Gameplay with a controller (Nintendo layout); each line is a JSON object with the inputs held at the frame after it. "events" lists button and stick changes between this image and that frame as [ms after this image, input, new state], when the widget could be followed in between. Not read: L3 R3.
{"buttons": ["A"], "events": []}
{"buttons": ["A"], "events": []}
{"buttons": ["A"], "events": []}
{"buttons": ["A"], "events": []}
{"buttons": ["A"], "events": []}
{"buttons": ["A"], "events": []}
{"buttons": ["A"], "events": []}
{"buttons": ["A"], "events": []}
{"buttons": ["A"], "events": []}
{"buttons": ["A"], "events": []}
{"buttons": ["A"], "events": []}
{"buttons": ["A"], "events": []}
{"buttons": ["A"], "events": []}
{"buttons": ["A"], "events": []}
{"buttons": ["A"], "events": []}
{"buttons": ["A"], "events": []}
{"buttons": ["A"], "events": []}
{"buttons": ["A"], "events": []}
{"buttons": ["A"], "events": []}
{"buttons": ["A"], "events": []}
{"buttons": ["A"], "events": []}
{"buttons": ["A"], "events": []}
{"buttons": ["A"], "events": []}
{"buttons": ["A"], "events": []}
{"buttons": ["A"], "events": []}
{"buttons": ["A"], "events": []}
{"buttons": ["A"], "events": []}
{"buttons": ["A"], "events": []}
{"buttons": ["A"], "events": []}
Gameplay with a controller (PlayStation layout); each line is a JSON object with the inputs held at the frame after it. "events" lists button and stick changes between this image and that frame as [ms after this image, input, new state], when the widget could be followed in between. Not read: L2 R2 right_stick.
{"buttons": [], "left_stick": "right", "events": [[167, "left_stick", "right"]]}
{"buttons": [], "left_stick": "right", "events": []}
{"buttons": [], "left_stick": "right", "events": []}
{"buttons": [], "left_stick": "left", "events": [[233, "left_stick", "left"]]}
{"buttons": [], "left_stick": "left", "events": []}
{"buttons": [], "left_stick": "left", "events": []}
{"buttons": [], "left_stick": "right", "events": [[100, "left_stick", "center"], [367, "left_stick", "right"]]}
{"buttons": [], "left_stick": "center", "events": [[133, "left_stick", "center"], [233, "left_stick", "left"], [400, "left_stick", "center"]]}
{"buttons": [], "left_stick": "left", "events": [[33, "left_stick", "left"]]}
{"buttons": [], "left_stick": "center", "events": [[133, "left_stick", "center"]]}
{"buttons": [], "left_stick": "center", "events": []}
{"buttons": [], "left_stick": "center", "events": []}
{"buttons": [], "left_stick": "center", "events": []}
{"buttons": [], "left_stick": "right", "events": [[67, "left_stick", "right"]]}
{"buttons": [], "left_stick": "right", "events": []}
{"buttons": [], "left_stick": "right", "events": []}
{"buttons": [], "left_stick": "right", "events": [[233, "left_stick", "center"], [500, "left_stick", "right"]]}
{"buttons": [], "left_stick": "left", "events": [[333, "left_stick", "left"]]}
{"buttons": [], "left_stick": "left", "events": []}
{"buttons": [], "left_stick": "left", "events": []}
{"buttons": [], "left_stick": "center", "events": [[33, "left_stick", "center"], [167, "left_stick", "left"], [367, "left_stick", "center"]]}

- **WORK INSTRUCTION**: In full and exactly as written, the listing is to be copied again.

- **WRITTEN SOLUTION**:
Gameplay with a controller (Nintendo layout); each line is a JSON object with the inputs held at the frame after it. "events" lists button and stick changes between this image and that frame as [ms after this image, input, new state], when the widget could be followed in between. Not read: L3 R3.
{"buttons": ["A"], "events": []}
{"buttons": ["A"], "events": []}
{"buttons": ["A"], "events": []}
{"buttons": ["A"], "events": []}
{"buttons": ["A"], "events": []}
{"buttons": ["A"], "events": []}
{"buttons": ["A"], "events": []}
{"buttons": ["A"], "events": []}
{"buttons": ["A"], "events": []}
{"buttons": ["A"], "events": []}
{"buttons": ["A"], "events": []}
{"buttons": ["A"], "events": []}
{"buttons": ["A"], "events": []}
{"buttons": ["A"], "events": []}
{"buttons": ["A"], "events": []}
{"buttons": ["A"], "events": []}
{"buttons": ["A"], "events": []}
{"buttons": ["A"], "events": []}
{"buttons": ["A"], "events": []}
{"buttons": ["A"], "events": []}
{"buttons": ["A"], "events": []}
{"buttons": ["A"], "events": []}
{"buttons": ["A"], "events": []}
{"buttons": ["A"], "events": []}
{"buttons": ["A"], "events": []}
{"buttons": ["A"], "events": []}
{"buttons": ["A"], "events": []}
{"buttons": ["A"], "events": []}
{"buttons": ["A"], "events": []}
Gameplay with a controller (PlayStation layout); each line is a JSON object with the inputs held at the frame after it. "events" lists button and stick changes between this image and that frame as [ms after this image, input, new state], when the widget could be followed in between. Not read: L2 R2 right_stick.
{"buttons": [], "left_stick": "right", "events": [[167, "left_stick", "right"]]}
{"buttons": [], "left_stick": "right", "events": []}
{"buttons": [], "left_stick": "right", "events": []}
{"buttons": [], "left_stick": "left", "events": [[233, "left_stick", "left"]]}
{"buttons": [], "left_stick": "left", "events": []}
{"buttons": [], "left_stick": "left", "events": []}
{"buttons": [], "left_stick": "right", "events": [[100, "left_stick", "center"], [367, "left_stick", "right"]]}
{"buttons": [], "left_stick": "center", "events": [[133, "left_stick", "center"], [233, "left_stick", "left"], [400, "left_stick", "center"]]}
{"buttons": [], "left_stick": "left", "events": [[33, "left_stick", "left"]]}
{"buttons": [], "left_stick": "center", "events": [[133, "left_stick", "center"]]}
{"buttons": [], "left_stick": "center", "events": []}
{"buttons": [], "left_stick": "center", "events": []}
{"buttons": [], "left_stick": "center", "events": []}
{"buttons": [], "left_stick": "right", "events": [[67, "left_stick", "right"]]}
{"buttons": [], "left_stick": "right", "events": []}
{"buttons": [], "left_stick": "right", "events": []}
{"buttons": [], "left_stick": "right", "events": [[233, "left_stick", "center"], [500, "left_stick", "right"]]}
{"buttons": [], "left_stick": "left", "events": [[333, "left_stick", "left"]]}
{"buttons": [], "left_stick": "left", "events": []}
{"buttons": [], "left_stick": "left", "events": []}
{"buttons": [], "left_stick": "center", "events": [[33, "left_stick", "center"], [167, "left_stick", "left"], [367, "left_stick", "center"]]}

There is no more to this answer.